With inflation cooling and the job market weakening, an interest rate cut is appearing more likely

The Consumer Price Index (CPI) continues to point toward an interest rate cut in September.

In the monthly inflation report released Wednesday, the inflation metric met expectations and fell to 2.9% for the 12 months ending in July. The drop brings the CPI closer to the Federal Reserve‘s target inflation rate of 2%.

Housing costs, which rose 0.4%, accounted for 90% of the monthly inflation gain in July. This indicates that steadily increasing consumer pains at the grocery store and with other necessities has largely halted. When excluding housing costs from the CPI, annual inflation has averaged only 1.7% since May 2023.

It makes sense for the Federal Open Market Committee to cut interest rates in September, given that inflation is mainly tied to housing costs and housing costs are being driven by high mortgage rates. In addition, the labor market is weakening, as evidenced by a lackluster jobs report in which 114,000 new jobs were added in July, 35% fewer than expected. 

Bright MLS chief economist Lisa Sturtevant raised the question of whether the Fed has waited  too long to cut rates given how much housing costs are driving the metric. Fed Chair Jerome Powell acknowledged this as a risk in testimony to Congress last month.

“Until this month, the Fed seems to have been laser focused on inflation and progress toward the 2% target,” Sturtevant said in a statement. “But shelter has been an outsized contributor to the Consumer Price Index. As the Fed has kept rates high, those higher rates have exacerbated housing costs by dampening new housing construction and increasing borrowing costs.”

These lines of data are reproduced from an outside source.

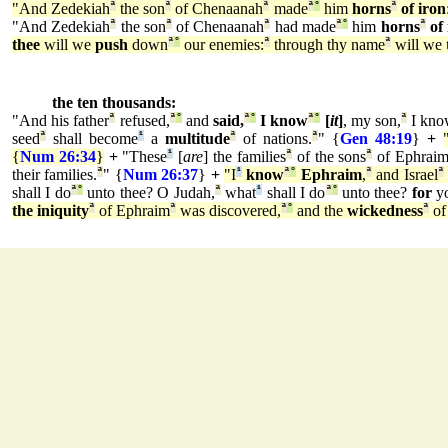
"And Zedekiah
ª
the son
ª
of Chenaanah
ª
made
ª
°
him
horns
ª
of iron
"And Zedekiah
ª
the son
ª
of Chenaanah
ª
had made
ª
°
him
horns
ª
of 
thee
will we
push
down
ª
°
our enemies:
ª
through thy name
ª
will we
the ten thousands:
"And his father
ª
refused,
ª
°
and
said,
ª
°
I know
ª
°
[
it
]
, my son,
ª
I kn
seed
ª
shall become
¹
a
multitude
ª
of nations.
ª
" {
Gen 48:19
}
+
{
Num 26:34
}
+
"These
¹
[
are
] the families
ª
of the sons
ª
of Ephrai
their families.
ª
" {
Num 26:37
}
+
"I
¹
know
ª
°
Ephraim
,
ª
and Israel
ª
shall I do
ª
°
unto thee? O Judah,
ª
what
¹
shall I do
ª
°
unto thee?
for
y
the iniquity
ª
of Ephraim
ª
was discovered,
ª
°
and the
wickedness
ª
of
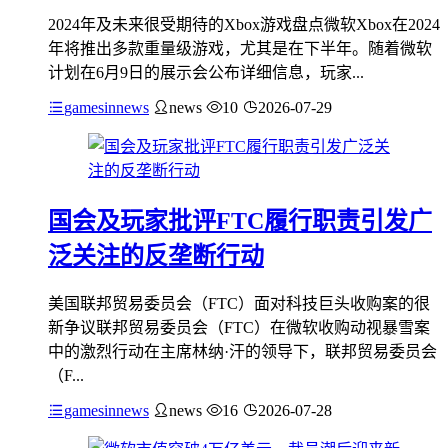
2024年及未来很受期待的Xbox游戏盘点微软Xbox在2024
年将推出多款重量级游戏，尤其是在下半年。随着微软
计划在6月9日的展示会公布详细信息，玩家...
gamesinnews
news
10
2026-07-29
国会及玩家批评FTC履行职责引发广
泛关注的反垄断行动
美国联邦贸易委员会（FTC）面对科技巨头收购案的很
新争议联邦贸易委员会（FTC）在微软收购动视暴雪案
中的激烈行动在主席林纳·汗的领导下，联邦贸易委员会
（F...
gamesinnews
news
16
2026-07-28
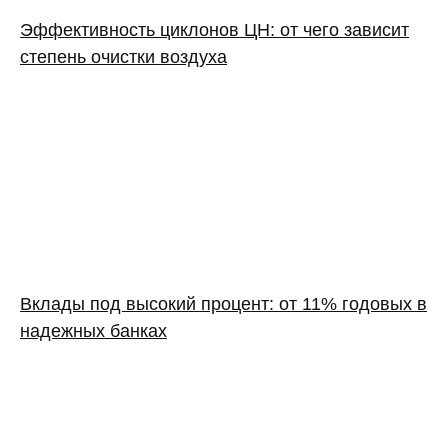
Эффективность циклонов ЦН: от чего зависит
степень очистки воздуха
Вклады под высокий процент: от 11% годовых в
надежных банках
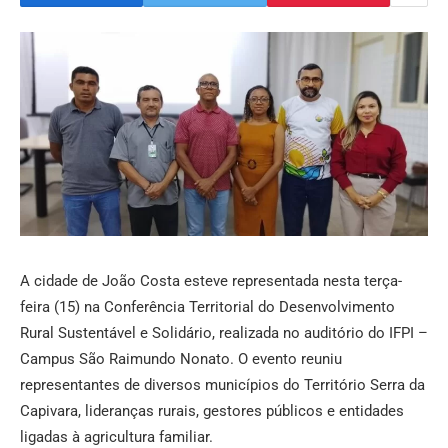
A cidade de João Costa esteve representada nesta terça-
feira (15) na Conferência Territorial do Desenvolvimento
Rural Sustentável e Solidário, realizada no auditório do IFPI –
Campus São Raimundo Nonato. O evento reuniu
representantes de diversos municípios do Território Serra da
Capivara, lideranças rurais, gestores públicos e entidades
ligadas à agricultura familiar.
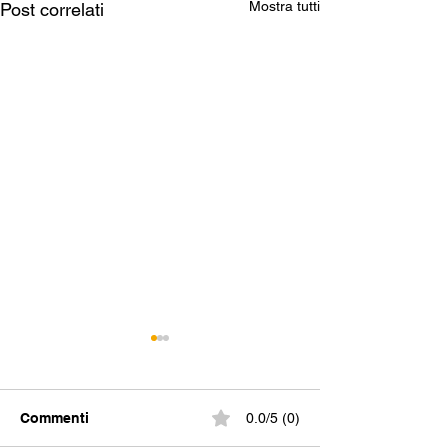
Mostra tutti
Post correlati
Commenti
0.0/5 (0)
Eucalipto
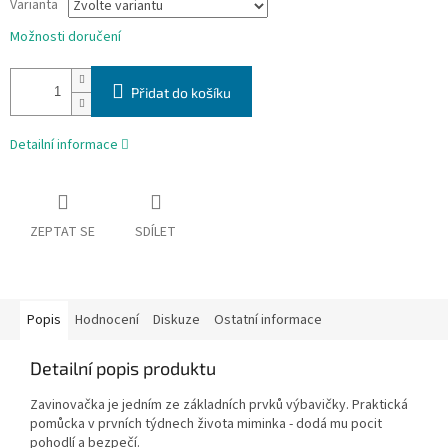
Varianta
Možnosti doručení
Přidat do košíku
Detailní informace
ZEPTAT SE
SDÍLET
Popis
Hodnocení
Diskuze
Ostatní informace
Detailní popis produktu
Zavinovačka je jedním ze základních prvků výbavičky. Praktická
pomůcka v prvních týdnech života miminka - dodá mu pocit
pohodlí a bezpečí.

When including seasonal adjustments, inflation rose 0.2% year over year in July. The CPI rose 0.2% month over month after falling by 0.1% in June.

A drop in benchmark interest rates would end a brutal period of rate hikes between March 2022 and July 2023 while providing desperately needed relief for the housing industry. Although inventory is recovering, many buyers are either priced out or are waiting for rates to drop.

“In the medium-run, we expect the economy to land softly and housing inventory to continue to recover,” Realtor.com senior economist Ralph McLaughlin said in a statement. “This should put downward pressure on mortgage rates this fall and winter and will set the stage for a much better season for homebuyers in 2025. … In our mid-year housing forecast update released today, we have downwardly revised our mortgage rate expectations at year’s end to 6.3%.”